The victims’ rights attorney, Jeff Anderson, called it a system of denial and cover-ups. He claims the Boy Scouts have files on child abusers within their ranks dating back to the 1940s.

“For many, many years there’s been an excavation of what are called the ‘perversion files’ — those are files held and hoarded at the Boy Scouts of America headquarters,” Anderson said during Tuesday’s New York press conference, adding that “those ‘perversion files’ that they’ve had reflect that they have removed thousands of offenders of childhood sexual abuse over the years and they’ve kept that in files secretly.” …

[T]he number of alleged perpetrators found in the files is new, according to Anderson. He said, citing testimony by a professional retained by the BSA to audit the files, that there were 7,819 suspected perpetrators, while the number of victims total 12,254. 

“That is a number not known before today or ever revealed by the Boy Scouts of America,” he said. [emphasis added]

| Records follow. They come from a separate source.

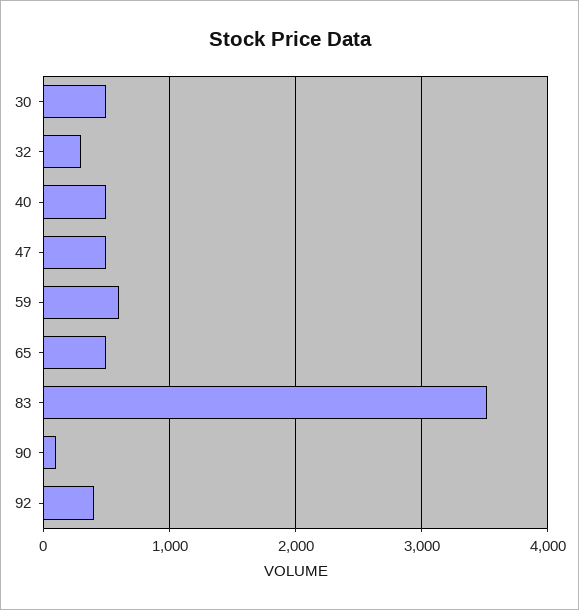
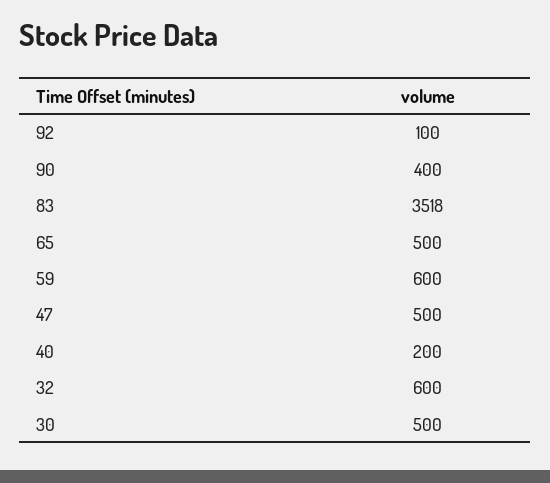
  {
    "30": 500,
-   "32": 300,
+   "32": 600,
-   "40": 500,
+   "40": 200,
    "47": 500,
    "59": 600,
    "65": 500,
    "83": 3518,
-   "90": 100,
+   "90": 400,
-   "92": 400
+   "92": 100
  }

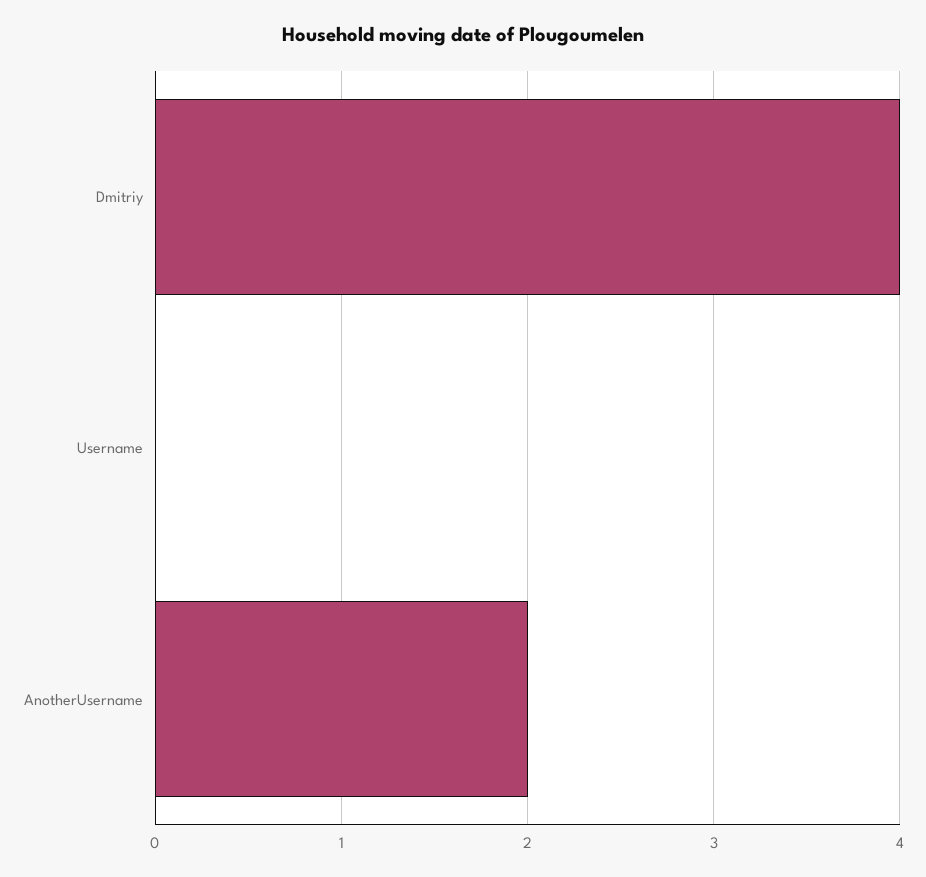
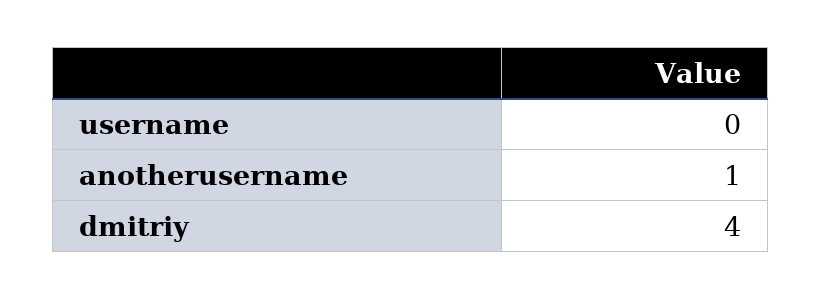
  {
    "Dmitriy": 4,
    "Username": 0,
-   "AnotherUsername": 2
+   "AnotherUsername": 1
  }

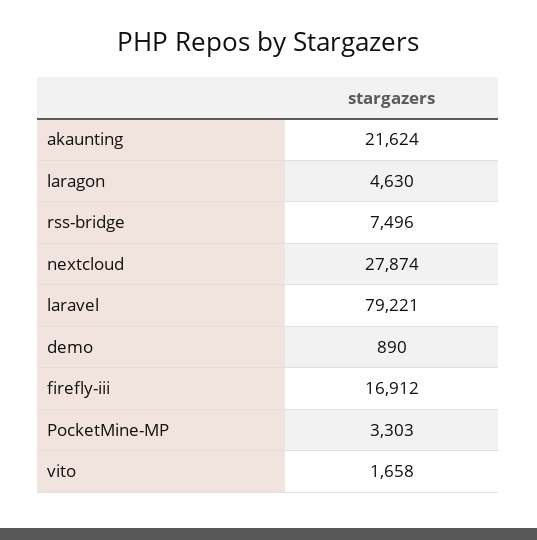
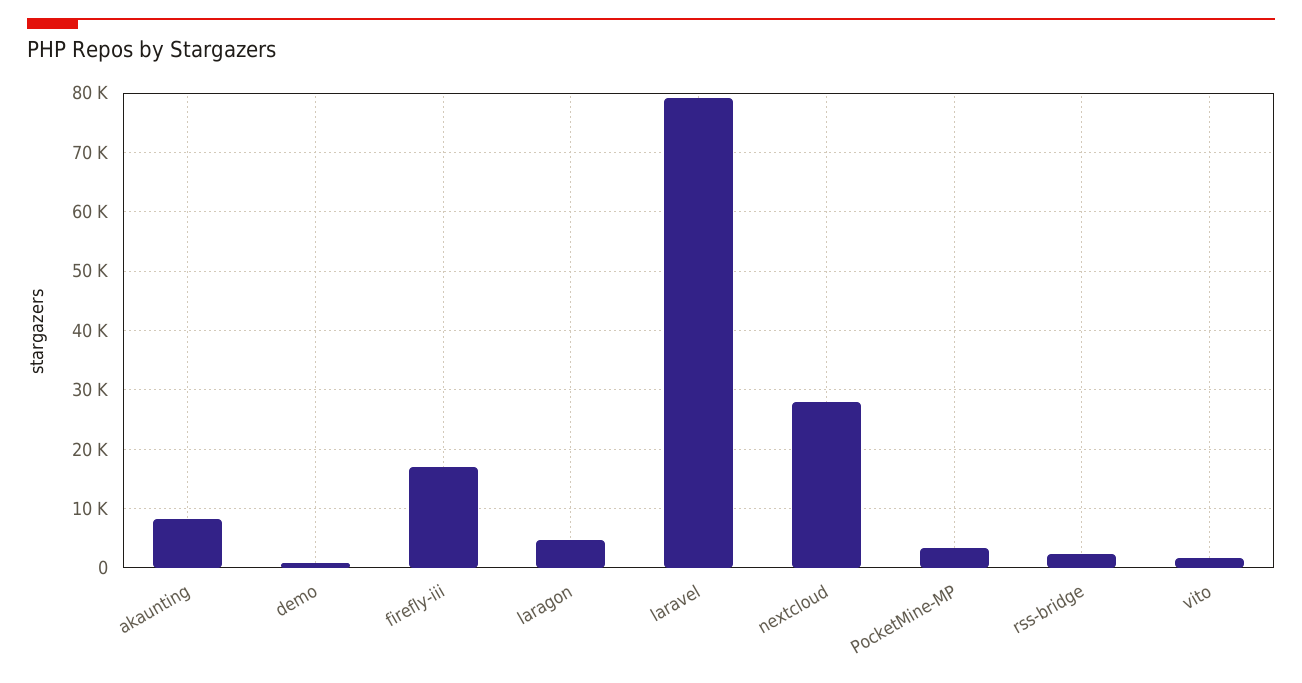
  {
-   "akaunting": 21624,
+   "akaunting": 8000,
    "laragon": 4630,
-   "rss-bridge": 7496,
+   "rss-bridge": 2000,
    "nextcloud": 27874,
    "laravel": 79221,
    "demo": 890,
    "firefly-iii": 16912,
    "PocketMine-MP": 3303,
    "vito": 1658
  }

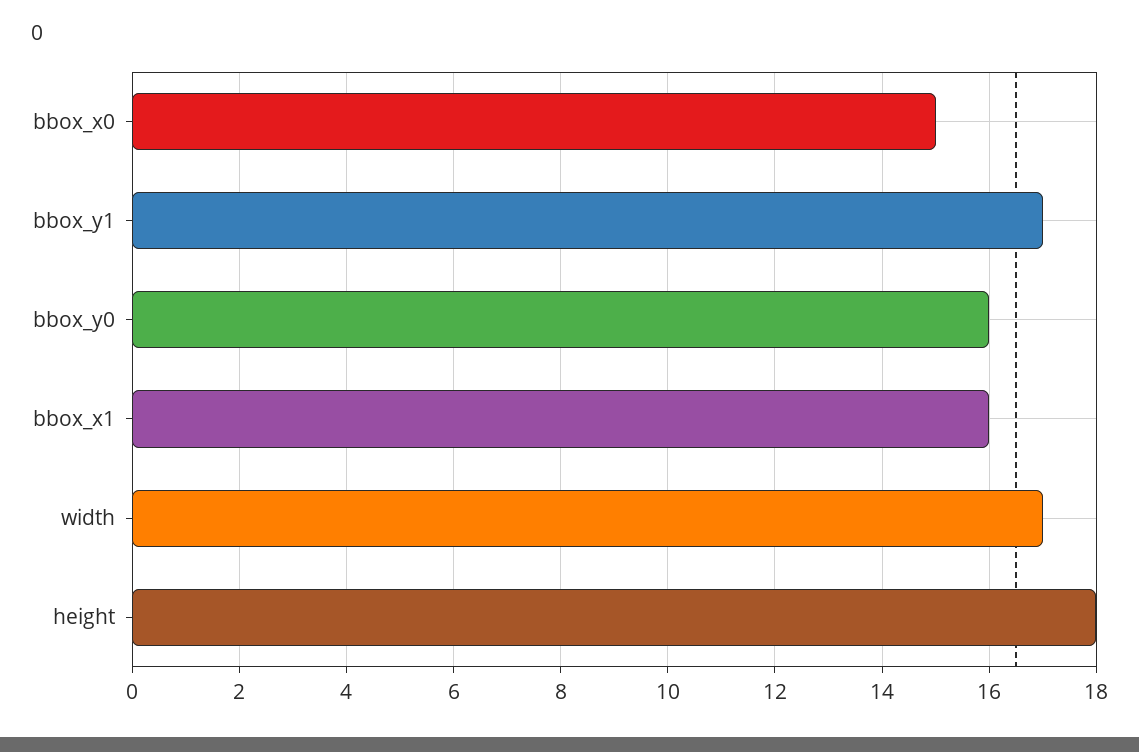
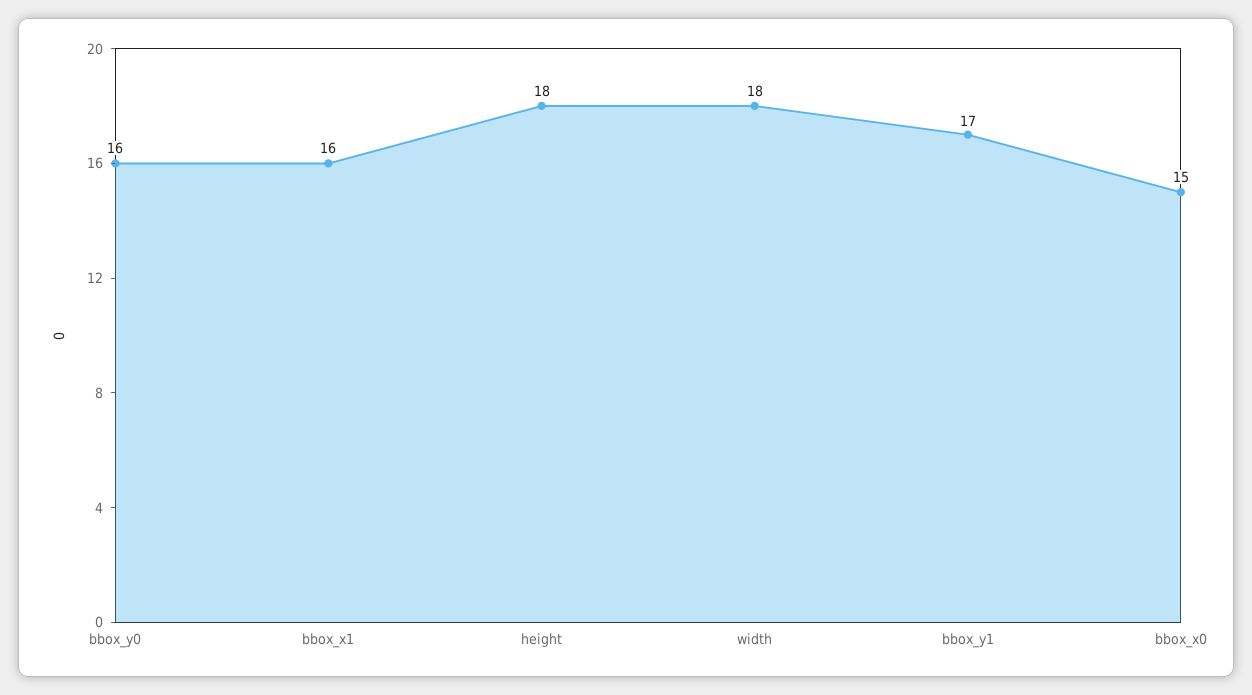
  {
    "bbox_x0": 15,
    "bbox_y1": 17,
    "bbox_y0": 16,
    "bbox_x1": 16,
-   "width": 17,
+   "width": 18,
    "height": 18
  }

Obviously, for Boy Scout leaders, the matter of mandatory celibacy is not a contributing factor. The sheer numbers here, then, add significant weight to counter the argument that clerical celibacy is a leading cause of child predation.

Those who prey sexually upon children — pedophiles and ephebophiles alike — are typically found in the ranks of organizations that give them access to young people, usually in a context of leadership of said young people. They are found in the priesthood, yes, but also in other religious leadership roles in other faiths, as coaches or teachers in public schools, in daycares, and in groups like the Boy Scouts.

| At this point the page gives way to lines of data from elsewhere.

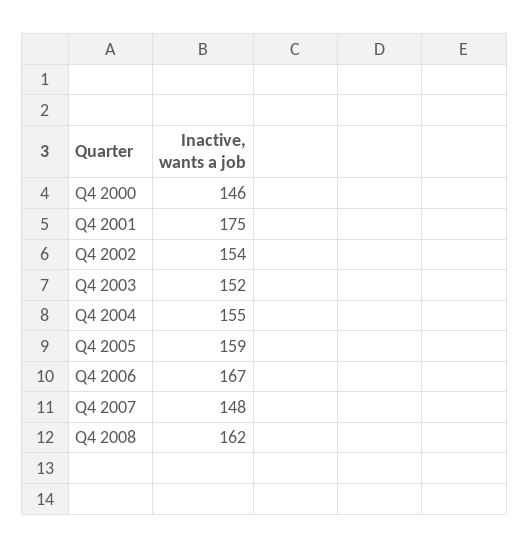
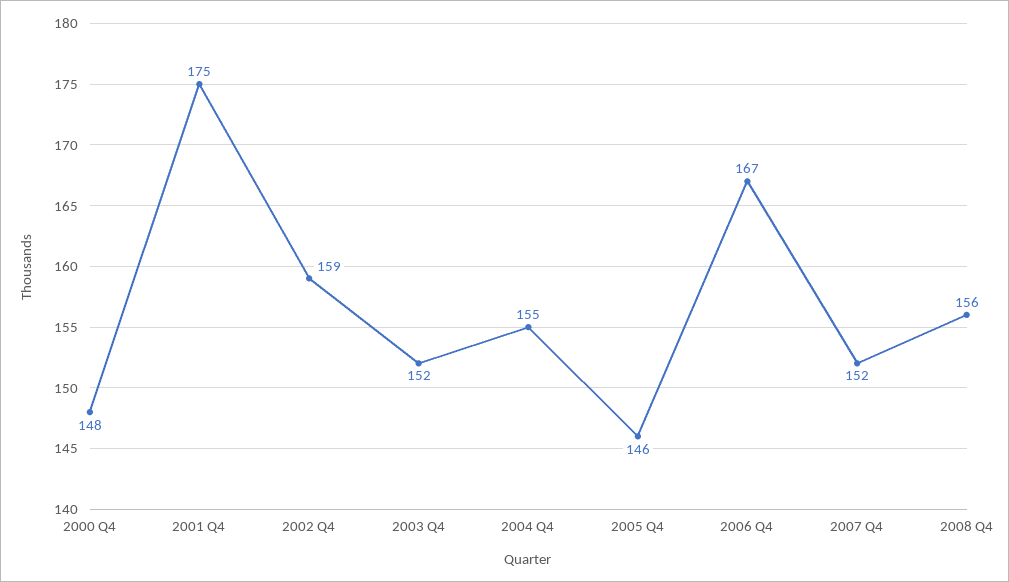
  {
-   "Q4 2000": 146,
+   "Q4 2000": 148,
    "Q4 2001": 175,
-   "Q4 2002": 154,
+   "Q4 2002": 159,
    "Q4 2003": 152,
    "Q4 2004": 155,
-   "Q4 2005": 159,
+   "Q4 2005": 146,
    "Q4 2006": 167,
-   "Q4 2007": 148,
+   "Q4 2007": 152,
-   "Q4 2008": 162
+   "Q4 2008": 156
  }

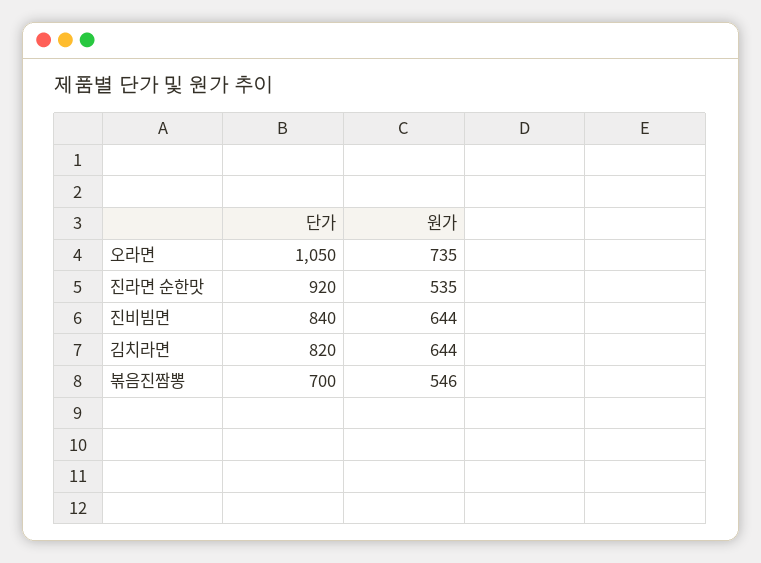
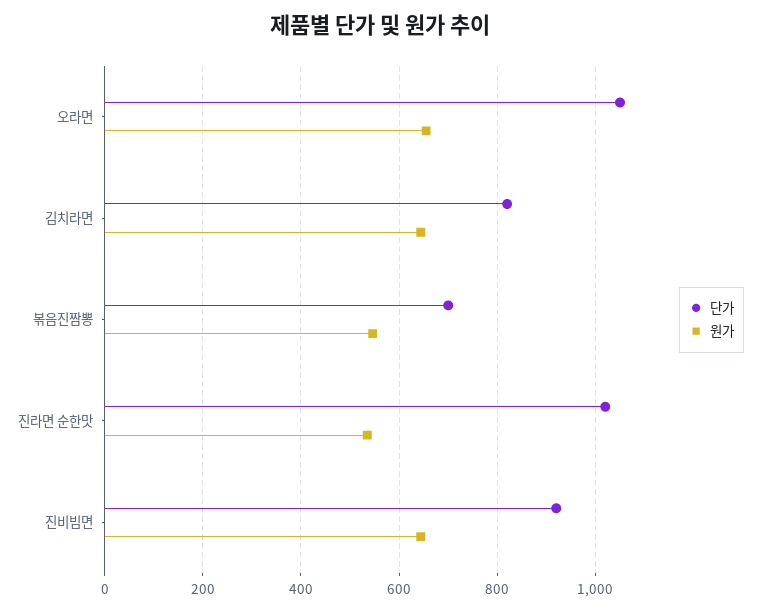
  {
    "단가": {
      "오라면": 1050,
-     "진라면 순한맛": 920,
+     "진라면 순한맛": 1020,
-     "진비빔면": 840,
+     "진비빔면": 920,
      "김치라면": 820,
      "볶음진짬뽕": 700
    },
    "원가": {
-     "오라면": 735,
+     "오라면": 660,
      "진라면 순한맛": 535,
      "진비빔면": 644,
      "김치라면": 644,
      "볶음진짬뽕": 546
    }
  }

Nothing will excuse the absolute moral failure of the Catholic Church in dealing with these situations. As members of Christ’s priesthood, Catholic clergy must be held to a higher standard, and the Church cannot be excused for allowing so many disordered men to enter the priesthood.

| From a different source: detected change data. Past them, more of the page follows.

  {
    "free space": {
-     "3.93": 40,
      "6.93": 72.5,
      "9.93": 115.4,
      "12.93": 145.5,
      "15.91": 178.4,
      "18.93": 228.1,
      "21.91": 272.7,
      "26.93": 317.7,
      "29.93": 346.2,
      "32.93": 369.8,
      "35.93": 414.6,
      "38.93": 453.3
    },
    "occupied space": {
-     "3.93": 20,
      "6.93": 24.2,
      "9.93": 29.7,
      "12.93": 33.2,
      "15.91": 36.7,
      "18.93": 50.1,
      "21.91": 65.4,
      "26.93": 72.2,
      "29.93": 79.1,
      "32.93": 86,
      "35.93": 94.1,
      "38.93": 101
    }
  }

But cases like the Boy Scouts — and the allegedly even more massive problem in public schools, which nobody seems particularly interested in examining — need to be given the same scrutiny that clerical cases receive.

The clichéd argument, “If they only allowed priests to marry…,” on the other hand, needs to be shelved. Permanently.

It would be nice to believe that real causes could be examined, real problems addressed and potentially eliminated, and the anti-Christian bias that drives the spotlight on clerical abuse set aside for a common goal of helping the countless children who have been victimized by adults in unspeakable ways.

Sadly, that’s not the world we live in.